*TEXTO PROPORCIONADO*.
++++
Se han encontrado evidencias del uso de drogas en culturas precolombinas con el fin de provocar modificaciones del humor, de la conducta o de las emociones.

La evolución de la atención a trastornos mentales continúa  su desarrollo en dos líneas terapéuticas, por un lado la magia y por el otro el empirismo, hasta llegar a Hipócrates (460-355 a.C), quien nos dice que al mundo médico es a quien corresponde tratar  los problemas de la mente. Enfatiza  que los trastornos mentales son de naturaleza humana. Por parte del empirismo, los avances vienen dados por el desarrollo de la medicina árabe pero en realidad, la pobreza de los aportes desde el campo médico a los tratamientos de los problemas mentales hasta ese momento, no solo fueron pírricos, es que lo seguirán siendo por muchos años más, amén de terribles retrocesos, como lo ocurrido durante la edad media.

El gran salto en la innovación,  la cantidad de los procesos y la diversidad de los medicamentos, se da en la centuria del 1900, paradójicamente, es también la época que establece la leyenda negra que envuelve a cualquier medicamento psicofarmacológico hasta el día de hoy.
++++
*SECCIÓN DE DATOS*.
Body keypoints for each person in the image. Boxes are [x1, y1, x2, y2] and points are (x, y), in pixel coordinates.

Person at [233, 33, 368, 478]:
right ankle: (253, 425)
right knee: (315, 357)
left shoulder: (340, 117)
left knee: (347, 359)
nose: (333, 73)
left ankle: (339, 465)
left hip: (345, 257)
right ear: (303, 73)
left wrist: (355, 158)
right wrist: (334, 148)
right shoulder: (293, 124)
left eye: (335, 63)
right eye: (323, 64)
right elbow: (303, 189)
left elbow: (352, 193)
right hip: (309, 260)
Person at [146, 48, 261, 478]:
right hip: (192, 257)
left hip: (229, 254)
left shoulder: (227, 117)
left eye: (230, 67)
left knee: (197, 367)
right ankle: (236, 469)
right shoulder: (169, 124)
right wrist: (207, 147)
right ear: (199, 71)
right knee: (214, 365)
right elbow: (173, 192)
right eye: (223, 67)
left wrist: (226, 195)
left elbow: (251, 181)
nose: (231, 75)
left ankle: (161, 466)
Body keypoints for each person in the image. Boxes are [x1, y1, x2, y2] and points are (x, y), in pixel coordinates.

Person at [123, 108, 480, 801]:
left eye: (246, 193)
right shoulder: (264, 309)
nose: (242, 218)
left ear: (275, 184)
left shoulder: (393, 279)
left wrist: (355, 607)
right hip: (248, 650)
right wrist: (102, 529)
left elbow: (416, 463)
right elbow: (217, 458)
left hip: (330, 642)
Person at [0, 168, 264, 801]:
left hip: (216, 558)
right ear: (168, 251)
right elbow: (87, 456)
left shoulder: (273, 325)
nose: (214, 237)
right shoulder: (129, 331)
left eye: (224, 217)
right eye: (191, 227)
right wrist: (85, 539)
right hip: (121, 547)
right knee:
++++
*INSTRUCCIONES DE TRABAJO*.
1) Explique, en una a tres oraciones y según el texto sobre la historia del tratamiento de los trastornos mentales, con qué fin se usaban drogas en las culturas precolombinas.
2) Traduzca al inglés la siguiente oración del texto sobre la historia del tratamiento de los trastornos mentales: "Se han encontrado evidencias del uso de drogas en culturas precolombinas con el fin de provocar modificaciones del humor, de la conducta o de las emociones."

*SOLUCIONES POR TAREA*.
1) En las culturas precolombinas se usaban drogas con el fin de provocar modificaciones del humor, de la conducta o de las emociones.

2) Evidence has been found of drug use in pre-Columbian cultures for the purpose of inducing changes in mood, behavior, or emotions.